Before the dissolution of the Soviet Union, western sources normally used transliterations from Russian names rather than Kirghiz names. There are various methods for transliterating from the Cyrillic to the Roman alphabet. The most common variant uses h instead of kh, c for ts, j for consonantal y, č for ch, š for sh, and ž for zh.

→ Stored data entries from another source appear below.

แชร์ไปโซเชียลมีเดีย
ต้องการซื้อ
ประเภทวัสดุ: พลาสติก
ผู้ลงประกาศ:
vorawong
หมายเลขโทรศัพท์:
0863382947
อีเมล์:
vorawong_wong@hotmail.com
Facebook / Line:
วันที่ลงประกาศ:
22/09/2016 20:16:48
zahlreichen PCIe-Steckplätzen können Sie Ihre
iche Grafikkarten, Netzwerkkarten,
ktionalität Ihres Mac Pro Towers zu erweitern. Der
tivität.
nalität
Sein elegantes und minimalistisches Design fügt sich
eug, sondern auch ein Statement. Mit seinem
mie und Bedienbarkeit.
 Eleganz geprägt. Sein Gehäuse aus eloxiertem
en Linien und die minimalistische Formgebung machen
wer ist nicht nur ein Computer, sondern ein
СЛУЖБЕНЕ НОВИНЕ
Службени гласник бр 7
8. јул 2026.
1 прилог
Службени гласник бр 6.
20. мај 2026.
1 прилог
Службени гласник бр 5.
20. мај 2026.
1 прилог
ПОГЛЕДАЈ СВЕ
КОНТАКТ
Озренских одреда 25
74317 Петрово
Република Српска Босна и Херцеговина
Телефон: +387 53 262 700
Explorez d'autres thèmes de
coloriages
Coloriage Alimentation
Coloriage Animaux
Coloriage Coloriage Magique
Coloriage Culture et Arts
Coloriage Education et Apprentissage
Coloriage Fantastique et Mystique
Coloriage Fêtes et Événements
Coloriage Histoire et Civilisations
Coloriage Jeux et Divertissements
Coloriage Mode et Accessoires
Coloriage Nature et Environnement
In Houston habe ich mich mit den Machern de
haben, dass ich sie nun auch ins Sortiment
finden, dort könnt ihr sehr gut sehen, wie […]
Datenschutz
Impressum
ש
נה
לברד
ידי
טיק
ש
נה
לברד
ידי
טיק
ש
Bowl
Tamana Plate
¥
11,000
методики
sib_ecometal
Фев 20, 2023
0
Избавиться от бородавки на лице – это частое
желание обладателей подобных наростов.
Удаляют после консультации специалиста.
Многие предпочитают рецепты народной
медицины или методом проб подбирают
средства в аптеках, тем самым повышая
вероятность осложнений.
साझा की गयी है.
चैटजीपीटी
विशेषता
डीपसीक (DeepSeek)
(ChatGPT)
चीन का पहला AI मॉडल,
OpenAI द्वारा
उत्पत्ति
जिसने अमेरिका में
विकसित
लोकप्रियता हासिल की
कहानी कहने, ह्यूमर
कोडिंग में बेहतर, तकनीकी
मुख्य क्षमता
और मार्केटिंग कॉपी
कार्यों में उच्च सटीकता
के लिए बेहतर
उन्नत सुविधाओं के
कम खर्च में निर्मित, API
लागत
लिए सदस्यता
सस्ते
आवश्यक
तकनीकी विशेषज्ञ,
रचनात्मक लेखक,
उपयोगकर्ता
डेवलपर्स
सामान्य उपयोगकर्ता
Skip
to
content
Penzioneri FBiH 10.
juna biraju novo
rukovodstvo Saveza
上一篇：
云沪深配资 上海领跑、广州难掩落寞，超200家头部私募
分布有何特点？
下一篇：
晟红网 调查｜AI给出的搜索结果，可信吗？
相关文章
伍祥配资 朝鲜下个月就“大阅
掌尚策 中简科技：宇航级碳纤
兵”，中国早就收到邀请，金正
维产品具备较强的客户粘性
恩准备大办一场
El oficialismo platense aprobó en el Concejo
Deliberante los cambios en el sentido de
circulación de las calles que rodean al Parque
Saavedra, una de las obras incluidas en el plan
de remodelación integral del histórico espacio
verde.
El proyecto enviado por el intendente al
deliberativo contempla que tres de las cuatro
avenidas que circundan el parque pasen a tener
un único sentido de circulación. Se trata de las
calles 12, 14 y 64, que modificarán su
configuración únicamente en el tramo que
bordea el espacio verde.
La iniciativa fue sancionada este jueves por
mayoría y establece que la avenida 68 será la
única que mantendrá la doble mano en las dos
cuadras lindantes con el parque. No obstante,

  1. Bishkek: Biskek (Spanish)
  2. Chüy: Chu, Chui, Čüj (variant); Frunze (obsolete)
  3. Jalal-Abad: Джалал-Абад, Джалал-Абадская область (Russian); Žalal-Abad (Kirghiz)
  4. Naryn: Тянь-Шань (Russian-obsolete)
  5. Ysyk-Köl: Иссык-Куль (Russian)

Population history:

Region 1959-01-151970-01-151979-01-171989-01-121999-03-242009-01-01
Batken 149,412 200,328 237,469 311,761 382,426427,100
Bishkek 263,924 436,459 535,450 619,903 762,308832,500
Chüy 459,001 621,004 700,063 796,692 770,811801,500
Jalal-Abad348,135 481,691 586,602 743,279 869,2591,006,800
Naryn 128,055 176,451 214,459 247,931 249,115257,200
Osh 379,150 563,071 734,663 941,763 1,175,9981,359,200
Talas 103,603 140,747 163,492 192,509 199,872226,300
Ysyk-Köl 233,729 314,386 350,634 403,917 413,149437,700
Total 2,065,0092,934,1373,522,8324,257,7554,822,9385,348,300


  1. [1] Census report of the National Statistical Committee of the Kyrgyz Republic had 1959 to 1999 data. These figures were apparently proleptic to the present-day areas of the regions, rather than the regions as of the census dates. (Dead link, retrieved 2003-02-10.)
  2. [2] Language Hat  linguistics blog entry dated 2004-09-25, retrieved 2006-10-24.
  3. [3] Demograficheskiy Ezhegodnik Kyrgyzskoy Respubliki 2008-2012 gg. . National Statistical Committee, Bishkek, 2013. Page 19. Footnote explains that data for 2009 were moved from the 2009-03-24 census of population and housing to 2009-01-01. I suppose that means that they were reduced to cancel out the presumed population growth from January to March, in order to be compatible with projected populations for subsequent years shown in the same table.